Boeing’s (NYSE: BA) deal to buy key supplier Spirit AeroSystems (NYSE: SPR) was warmly received by the market. It pleased a Jefferies analyst who reiterated a buy rating on the stock and a $270 price target, which implies a 45% upside to the current price over the next 12 months or so.
Boeing’s deal removes some uncertainty
As previously noted, shoring up delivery rates by ensuring suppliers like Spirit (fuselages) can meet Boeing’s intended production ramp is one of the three key things Boeing needs to do to put the stock back in recovery mode. The other two, according to the analyst, are to announce a new CEO and ditch the $10 billion in free cash flow in the 2025/2026 target.
The Spirit deal removes uncertainty, and the fact that it’s an “all-stock” deal means Boeing won’t use up precious cash on it. That’s a major plus. The Jefferies analyst sees the deal’s benefits as significant, as it alleviates a situation where Boeing was put under cost pressure by Spirit’s inability to match Boeing’s production rates.
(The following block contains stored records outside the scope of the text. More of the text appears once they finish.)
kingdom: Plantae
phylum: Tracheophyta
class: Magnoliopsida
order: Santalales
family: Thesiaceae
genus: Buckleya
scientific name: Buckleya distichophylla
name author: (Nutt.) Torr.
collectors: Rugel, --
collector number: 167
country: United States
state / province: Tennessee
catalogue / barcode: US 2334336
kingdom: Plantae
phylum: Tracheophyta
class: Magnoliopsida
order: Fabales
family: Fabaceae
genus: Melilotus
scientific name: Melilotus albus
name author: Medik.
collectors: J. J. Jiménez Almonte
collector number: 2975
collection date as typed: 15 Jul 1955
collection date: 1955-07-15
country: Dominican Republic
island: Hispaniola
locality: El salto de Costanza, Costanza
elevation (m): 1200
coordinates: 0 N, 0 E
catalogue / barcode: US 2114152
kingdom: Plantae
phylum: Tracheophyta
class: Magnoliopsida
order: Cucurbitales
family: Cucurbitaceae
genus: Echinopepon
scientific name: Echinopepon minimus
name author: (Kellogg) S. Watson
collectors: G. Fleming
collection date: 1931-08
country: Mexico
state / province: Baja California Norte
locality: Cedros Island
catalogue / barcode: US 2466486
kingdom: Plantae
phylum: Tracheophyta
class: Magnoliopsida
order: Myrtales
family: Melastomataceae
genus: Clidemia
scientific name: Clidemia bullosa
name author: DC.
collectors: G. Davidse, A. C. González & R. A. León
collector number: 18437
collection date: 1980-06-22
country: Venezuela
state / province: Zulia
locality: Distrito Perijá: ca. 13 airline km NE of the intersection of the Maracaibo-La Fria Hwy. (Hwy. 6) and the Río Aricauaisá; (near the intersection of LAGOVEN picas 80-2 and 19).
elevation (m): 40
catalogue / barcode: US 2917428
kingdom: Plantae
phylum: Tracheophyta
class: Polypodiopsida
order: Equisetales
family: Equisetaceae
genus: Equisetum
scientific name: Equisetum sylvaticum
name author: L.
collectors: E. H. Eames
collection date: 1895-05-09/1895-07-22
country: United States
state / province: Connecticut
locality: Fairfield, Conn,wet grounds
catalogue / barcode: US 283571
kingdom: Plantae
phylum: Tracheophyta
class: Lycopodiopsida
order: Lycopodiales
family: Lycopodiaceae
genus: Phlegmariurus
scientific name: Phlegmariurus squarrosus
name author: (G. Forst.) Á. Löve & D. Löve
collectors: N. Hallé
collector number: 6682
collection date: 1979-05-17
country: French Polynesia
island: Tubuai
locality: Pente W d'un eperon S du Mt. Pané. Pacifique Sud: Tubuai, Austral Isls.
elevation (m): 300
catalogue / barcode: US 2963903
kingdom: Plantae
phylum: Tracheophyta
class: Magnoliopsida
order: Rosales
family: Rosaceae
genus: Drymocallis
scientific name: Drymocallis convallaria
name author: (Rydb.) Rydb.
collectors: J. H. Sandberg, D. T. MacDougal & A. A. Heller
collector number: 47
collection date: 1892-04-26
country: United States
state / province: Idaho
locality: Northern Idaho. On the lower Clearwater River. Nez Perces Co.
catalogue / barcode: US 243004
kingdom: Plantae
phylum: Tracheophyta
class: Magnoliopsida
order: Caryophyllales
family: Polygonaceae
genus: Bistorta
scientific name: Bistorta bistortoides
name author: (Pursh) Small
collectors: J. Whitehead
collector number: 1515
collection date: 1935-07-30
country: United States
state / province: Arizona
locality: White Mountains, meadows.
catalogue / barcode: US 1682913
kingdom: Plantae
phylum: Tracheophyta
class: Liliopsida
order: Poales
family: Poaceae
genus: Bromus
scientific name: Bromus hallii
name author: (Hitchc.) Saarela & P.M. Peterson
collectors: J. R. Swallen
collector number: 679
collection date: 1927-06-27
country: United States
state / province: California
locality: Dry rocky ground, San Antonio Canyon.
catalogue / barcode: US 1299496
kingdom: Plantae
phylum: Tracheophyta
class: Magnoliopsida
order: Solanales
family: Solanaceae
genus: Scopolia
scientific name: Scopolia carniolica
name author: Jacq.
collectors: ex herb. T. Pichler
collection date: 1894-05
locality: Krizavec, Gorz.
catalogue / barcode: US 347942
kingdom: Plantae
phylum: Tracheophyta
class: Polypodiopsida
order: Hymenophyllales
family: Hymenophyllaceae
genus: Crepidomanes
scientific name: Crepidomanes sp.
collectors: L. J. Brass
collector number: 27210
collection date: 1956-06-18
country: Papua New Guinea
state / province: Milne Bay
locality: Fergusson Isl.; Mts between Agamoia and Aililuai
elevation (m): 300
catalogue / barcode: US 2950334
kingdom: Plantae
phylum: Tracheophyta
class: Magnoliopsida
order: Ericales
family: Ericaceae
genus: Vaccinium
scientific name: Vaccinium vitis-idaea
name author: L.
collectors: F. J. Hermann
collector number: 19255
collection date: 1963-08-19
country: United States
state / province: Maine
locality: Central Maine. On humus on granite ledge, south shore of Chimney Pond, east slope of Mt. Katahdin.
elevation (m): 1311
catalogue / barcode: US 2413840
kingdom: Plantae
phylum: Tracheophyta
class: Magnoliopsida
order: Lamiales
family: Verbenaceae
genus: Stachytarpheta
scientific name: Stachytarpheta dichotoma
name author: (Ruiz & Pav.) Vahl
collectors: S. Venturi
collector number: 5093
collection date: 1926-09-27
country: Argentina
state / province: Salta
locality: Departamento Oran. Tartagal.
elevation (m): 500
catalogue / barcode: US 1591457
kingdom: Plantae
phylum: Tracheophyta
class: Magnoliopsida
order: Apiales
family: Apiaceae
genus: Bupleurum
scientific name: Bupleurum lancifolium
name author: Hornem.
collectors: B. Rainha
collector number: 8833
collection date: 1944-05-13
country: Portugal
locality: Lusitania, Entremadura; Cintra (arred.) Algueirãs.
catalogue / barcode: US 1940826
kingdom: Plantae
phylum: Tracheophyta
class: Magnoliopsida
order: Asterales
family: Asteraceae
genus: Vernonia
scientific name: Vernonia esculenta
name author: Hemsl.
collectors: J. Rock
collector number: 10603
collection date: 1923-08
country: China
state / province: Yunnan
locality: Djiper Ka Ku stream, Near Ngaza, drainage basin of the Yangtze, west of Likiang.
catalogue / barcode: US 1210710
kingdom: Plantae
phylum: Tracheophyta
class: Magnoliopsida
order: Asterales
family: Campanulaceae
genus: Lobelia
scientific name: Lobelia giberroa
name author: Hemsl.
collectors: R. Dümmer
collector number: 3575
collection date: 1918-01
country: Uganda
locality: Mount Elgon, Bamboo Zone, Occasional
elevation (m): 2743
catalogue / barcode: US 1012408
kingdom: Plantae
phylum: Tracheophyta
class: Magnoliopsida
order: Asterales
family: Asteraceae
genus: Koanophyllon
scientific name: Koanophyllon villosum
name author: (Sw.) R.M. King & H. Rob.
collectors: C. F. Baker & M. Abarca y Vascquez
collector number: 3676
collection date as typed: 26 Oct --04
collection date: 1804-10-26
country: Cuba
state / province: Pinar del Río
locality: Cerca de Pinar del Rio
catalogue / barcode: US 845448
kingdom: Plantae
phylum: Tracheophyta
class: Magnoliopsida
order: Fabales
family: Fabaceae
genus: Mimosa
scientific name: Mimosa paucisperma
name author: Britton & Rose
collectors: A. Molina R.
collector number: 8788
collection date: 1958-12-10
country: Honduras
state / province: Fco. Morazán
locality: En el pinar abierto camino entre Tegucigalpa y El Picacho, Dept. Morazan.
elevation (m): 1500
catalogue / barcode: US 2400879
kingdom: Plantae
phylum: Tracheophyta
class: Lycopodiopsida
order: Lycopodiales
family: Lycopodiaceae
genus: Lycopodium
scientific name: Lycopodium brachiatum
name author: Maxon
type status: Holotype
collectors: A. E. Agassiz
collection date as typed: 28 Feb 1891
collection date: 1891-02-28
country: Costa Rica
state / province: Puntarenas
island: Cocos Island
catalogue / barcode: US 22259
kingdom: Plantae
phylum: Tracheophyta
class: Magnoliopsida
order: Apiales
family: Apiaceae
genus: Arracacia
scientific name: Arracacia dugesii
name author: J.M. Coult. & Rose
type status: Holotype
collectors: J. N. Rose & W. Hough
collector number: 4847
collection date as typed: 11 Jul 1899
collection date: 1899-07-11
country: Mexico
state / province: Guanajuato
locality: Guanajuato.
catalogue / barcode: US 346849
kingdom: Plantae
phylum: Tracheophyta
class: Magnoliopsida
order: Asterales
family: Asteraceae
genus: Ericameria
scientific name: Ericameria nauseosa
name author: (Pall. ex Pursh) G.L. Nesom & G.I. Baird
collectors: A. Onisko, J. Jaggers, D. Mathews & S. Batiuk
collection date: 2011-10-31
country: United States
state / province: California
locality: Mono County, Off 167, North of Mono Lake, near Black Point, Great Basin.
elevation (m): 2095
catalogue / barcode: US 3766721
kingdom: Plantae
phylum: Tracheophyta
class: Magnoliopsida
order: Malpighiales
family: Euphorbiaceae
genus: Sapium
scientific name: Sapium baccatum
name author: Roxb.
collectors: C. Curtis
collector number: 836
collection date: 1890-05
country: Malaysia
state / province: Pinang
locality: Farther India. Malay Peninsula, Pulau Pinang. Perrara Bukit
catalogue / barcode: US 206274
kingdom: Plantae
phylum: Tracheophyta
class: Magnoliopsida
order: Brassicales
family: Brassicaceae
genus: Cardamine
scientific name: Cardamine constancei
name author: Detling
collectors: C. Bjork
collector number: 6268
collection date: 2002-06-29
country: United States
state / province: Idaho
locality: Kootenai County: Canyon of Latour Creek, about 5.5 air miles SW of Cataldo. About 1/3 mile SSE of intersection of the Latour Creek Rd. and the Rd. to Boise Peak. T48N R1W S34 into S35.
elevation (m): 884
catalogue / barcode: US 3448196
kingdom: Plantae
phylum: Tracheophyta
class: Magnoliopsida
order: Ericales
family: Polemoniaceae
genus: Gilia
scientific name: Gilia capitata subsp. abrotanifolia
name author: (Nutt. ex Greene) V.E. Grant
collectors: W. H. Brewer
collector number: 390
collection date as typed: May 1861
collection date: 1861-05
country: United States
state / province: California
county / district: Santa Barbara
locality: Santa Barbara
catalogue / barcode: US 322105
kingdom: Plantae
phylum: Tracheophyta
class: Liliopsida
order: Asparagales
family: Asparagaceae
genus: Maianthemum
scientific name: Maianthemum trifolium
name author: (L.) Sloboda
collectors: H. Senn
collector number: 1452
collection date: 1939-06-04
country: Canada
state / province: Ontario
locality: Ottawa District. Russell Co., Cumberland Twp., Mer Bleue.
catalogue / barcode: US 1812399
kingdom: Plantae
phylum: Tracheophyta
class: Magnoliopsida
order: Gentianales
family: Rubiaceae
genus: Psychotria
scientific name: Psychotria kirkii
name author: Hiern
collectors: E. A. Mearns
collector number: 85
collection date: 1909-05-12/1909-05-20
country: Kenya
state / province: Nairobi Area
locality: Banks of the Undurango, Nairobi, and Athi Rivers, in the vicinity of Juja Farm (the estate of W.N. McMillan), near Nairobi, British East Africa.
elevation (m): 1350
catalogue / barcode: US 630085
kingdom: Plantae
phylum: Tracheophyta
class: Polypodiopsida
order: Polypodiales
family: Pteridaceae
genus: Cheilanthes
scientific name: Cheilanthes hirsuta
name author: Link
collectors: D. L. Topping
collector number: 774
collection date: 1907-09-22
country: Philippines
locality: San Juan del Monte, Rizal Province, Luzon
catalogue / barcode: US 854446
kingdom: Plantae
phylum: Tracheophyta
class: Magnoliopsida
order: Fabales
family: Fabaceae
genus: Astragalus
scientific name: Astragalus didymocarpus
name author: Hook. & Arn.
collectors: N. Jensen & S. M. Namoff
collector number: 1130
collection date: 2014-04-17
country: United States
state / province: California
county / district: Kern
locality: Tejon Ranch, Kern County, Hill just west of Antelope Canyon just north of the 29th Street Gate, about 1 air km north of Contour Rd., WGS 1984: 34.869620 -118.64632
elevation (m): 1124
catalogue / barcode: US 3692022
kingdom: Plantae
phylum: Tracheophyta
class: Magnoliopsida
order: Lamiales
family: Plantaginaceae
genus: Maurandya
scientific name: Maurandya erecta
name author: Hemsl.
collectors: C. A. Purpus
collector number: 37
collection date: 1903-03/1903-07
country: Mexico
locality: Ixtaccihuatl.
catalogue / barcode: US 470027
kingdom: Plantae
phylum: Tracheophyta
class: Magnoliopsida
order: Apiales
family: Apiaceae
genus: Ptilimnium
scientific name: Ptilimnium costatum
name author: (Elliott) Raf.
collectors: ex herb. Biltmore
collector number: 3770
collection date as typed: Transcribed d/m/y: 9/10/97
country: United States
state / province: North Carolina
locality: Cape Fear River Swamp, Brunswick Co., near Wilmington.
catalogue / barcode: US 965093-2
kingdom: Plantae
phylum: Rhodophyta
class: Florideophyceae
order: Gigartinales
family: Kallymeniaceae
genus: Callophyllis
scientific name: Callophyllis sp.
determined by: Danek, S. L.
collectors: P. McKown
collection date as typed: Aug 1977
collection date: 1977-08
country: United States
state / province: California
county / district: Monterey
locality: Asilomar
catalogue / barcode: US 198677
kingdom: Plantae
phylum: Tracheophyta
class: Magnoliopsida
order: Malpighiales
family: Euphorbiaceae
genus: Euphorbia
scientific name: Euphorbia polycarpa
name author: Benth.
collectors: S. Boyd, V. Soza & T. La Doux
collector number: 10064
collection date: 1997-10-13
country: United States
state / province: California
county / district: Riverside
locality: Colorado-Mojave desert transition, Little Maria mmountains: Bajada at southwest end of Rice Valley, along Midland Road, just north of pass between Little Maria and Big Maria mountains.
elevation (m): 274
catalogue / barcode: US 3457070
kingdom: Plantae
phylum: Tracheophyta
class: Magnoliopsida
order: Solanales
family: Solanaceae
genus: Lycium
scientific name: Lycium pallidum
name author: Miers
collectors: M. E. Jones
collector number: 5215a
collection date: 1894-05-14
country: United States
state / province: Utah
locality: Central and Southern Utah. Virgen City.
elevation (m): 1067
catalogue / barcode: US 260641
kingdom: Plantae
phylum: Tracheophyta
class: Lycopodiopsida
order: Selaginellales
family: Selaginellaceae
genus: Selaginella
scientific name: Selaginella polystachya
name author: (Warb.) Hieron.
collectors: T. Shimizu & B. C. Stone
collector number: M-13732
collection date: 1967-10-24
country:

Still, improving production rates at both Boeing and Spirit AeroSystems is easier said than done, and it’s hard to argue that Boeing’s management has covered itself in glory regarding operational matters and quality control. Both aerospace companies’ problems will take time to fix.
A new beginning for Boeing
That said, it’s important not to be churlish and focus on the investment proposition. Boeing has a multi-year backlog, and the Spirit deal does remove some uncertainty. It’s a step in the right direction, and when Boeing does announce a new CEO, the new leadership may get down to readjusting the company’s medium-term guidance while outlining some fresh approaches.
All eyes will be on Boeing’s upcoming second-quarter earnings report later in July, where management will update on expected 737 production rates this year and hopefully outline how it plans to go from about 67 deliveries in the first two quarters apiece to 38 a month by the end of the year and ultimately to 50 a month by the end of 2026.